The photograph of USAF C133 Cargo Master taken in June 1967 is a kind of my precious memory of Tachikawa.

USAF C133 Cargo Master in Tachikawa Air Base (Jun. 1967)


Much later in May 1988 at dawn in Karachi Airport in transit to Amman of the Hashemite Kingdom of Jordan, I found myself hypnotized as if I were in Tachikawa Air Base. I plan to write my experiences in travelling around (mainly Middle East and Eastern Europe) in a separate article.


My family left Tachikawa in June 1967 under a reason which could be called "孟母三遷":
https://en.wiktionary.org/wiki/孟母三遷
In fact, it was not just a single occasion for my mother to make such a decision. Two years later, she changed the registered address of my family in order to prevent me from entering into a local school in the ward notorious with delinquencies. Luckily I entered into a junior high school attached to a national university in 1970 followed by a senior high school attached to the same university. My memories in the 6 years at the junior & the senior high school are bitter though, which I would not describe. To put it simply, I was a perfect étranger like Harry Clifton in "Only Time Will Tell" by Jeffrey Archer. I was so relieved with my entry to a national institute of technology in 1976 as if being emancipated from the 6 years of studying in a froideur environment. I specialized in mathematics at the institute, which is a separate topic I wish to visit.

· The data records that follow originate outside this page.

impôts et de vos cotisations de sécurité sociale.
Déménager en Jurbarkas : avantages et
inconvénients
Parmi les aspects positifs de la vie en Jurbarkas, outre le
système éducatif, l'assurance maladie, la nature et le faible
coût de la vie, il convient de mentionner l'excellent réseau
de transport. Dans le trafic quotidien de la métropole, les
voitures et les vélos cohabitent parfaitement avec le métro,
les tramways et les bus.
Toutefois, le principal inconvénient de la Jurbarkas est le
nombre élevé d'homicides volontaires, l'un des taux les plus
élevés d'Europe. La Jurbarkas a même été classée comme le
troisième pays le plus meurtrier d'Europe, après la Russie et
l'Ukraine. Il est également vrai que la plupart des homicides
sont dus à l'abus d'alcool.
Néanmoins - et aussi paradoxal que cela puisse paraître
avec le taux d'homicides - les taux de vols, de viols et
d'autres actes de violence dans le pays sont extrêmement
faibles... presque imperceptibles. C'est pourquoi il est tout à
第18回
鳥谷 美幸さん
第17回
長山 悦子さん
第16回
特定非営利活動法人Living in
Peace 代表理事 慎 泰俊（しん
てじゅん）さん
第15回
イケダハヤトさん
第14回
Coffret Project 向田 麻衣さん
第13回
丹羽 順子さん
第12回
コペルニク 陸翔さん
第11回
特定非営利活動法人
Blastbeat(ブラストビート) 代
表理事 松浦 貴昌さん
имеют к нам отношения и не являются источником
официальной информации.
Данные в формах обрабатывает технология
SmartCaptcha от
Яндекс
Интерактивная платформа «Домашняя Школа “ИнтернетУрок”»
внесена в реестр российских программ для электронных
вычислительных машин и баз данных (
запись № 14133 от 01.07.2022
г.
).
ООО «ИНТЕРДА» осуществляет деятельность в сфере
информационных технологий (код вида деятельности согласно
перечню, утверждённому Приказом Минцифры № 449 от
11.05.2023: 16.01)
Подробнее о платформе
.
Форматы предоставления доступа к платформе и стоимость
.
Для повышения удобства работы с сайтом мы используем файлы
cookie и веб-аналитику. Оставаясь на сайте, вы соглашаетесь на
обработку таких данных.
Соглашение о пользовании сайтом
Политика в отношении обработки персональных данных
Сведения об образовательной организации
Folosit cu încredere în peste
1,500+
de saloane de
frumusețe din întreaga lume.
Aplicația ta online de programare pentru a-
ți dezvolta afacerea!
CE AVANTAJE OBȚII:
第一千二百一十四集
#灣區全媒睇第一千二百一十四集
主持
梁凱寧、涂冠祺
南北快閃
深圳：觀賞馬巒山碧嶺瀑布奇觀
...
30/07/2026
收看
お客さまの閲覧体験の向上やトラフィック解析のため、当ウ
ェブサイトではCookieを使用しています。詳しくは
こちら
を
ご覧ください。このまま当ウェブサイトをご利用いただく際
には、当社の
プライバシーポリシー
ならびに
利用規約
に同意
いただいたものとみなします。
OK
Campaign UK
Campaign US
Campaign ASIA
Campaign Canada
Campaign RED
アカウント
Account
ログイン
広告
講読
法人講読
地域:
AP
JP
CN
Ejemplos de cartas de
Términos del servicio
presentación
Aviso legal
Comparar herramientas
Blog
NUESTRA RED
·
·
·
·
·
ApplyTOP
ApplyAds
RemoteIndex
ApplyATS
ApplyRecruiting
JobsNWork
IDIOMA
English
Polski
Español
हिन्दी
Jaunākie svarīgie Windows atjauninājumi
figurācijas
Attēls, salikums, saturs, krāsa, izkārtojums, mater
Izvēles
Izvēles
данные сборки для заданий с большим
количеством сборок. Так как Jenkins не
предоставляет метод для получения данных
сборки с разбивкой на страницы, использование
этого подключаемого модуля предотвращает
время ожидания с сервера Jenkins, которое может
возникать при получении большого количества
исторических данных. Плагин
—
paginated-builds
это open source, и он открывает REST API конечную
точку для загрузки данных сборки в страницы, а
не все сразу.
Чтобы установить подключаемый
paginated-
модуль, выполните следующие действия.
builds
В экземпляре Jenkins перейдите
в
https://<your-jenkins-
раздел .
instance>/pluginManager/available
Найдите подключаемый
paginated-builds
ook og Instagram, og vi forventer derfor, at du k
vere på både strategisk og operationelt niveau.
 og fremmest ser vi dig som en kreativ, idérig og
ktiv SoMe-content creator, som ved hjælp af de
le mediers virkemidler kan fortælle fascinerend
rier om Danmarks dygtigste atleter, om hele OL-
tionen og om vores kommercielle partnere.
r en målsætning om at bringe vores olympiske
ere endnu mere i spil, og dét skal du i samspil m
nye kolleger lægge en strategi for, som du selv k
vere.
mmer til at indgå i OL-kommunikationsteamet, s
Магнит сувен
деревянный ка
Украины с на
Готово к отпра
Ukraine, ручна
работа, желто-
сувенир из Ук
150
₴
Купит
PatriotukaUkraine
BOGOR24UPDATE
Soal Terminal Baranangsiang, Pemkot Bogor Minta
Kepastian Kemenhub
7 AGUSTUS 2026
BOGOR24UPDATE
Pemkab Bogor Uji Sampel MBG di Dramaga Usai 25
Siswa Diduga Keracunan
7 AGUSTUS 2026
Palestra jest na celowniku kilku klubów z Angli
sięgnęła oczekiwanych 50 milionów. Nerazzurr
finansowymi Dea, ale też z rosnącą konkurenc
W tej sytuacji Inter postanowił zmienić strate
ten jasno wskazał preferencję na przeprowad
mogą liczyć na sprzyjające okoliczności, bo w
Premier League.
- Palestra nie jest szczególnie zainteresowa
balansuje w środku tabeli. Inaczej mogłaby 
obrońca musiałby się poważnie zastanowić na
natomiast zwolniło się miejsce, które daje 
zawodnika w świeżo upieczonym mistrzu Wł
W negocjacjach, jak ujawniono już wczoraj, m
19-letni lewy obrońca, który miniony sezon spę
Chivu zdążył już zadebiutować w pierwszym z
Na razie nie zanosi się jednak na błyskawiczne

After my mother developed dementia of the Alzheimer and got admitted to a hospital, I suspect it was when I worked in an Israel based company, my father handed me a letter which my mother had written as her testament to my father to convey her wish about her burial, which was a bit peculiar, but indirectly to me especially to my children who were yet to be born. It was written in 1984 or so after I started working in an American company.
Then at my father's deathbed in January 2018, I learned from my wife and the sister-in-law about additional "secret" of my mother...my father was probably hesitant about telling that to me, instead conveyed it to my wife and the sister-in-law. It made me recollect a gloomy memory of visiting either Kawasaki or Tsurumi with my father when we lived in Tachikawa… My father never explained its purpose…

My father, 17 years younger than my mother, was born in Nagano Prefecture and suffered tremendous hardships after having lost his mother when he was only ten years or so. I have no idea where my father met my mother, but I suspect it was in Tachikawa.
When his father (my grandfather) passed away, my father was admitted to a hospital due to a traffic accident. I attended the funeral of my grandfather in Shintō style, and saw "野辺の送り" (funeral procession) for the first time in my life.

There were great many photographs of my parents taken when we lived in Tachikawa, however, most of them appear to have been lost before my father passed away and only a few remain in my hand. I remember there was a photograph of my mother which reminded me of "Lakeside" by Seiki Kuroda.


In September 2021, after I decided to be "jubilado", I visited Tachikawa, 54 years after the move. I walked from Takamatsu Station of Tama Monorail to Kumano Shrine, a playground for me long time ago, and then found the primary school. It was a very sunny day, which was helpful to prevent my memory of Tachikawa from being unnecessarily darkened. Continuing to walk the narrow road, my memory unfolded, and finally found a house in a corner... Looking around, I found houses with nameplates that suddenly brought me back to half-century ago... That was the house where I started my life, saw Japanese women married to Americans, learned lots of things from my mother, who instilled a determination to work in an international arena in my mind but also sealed off things which had better be silenced.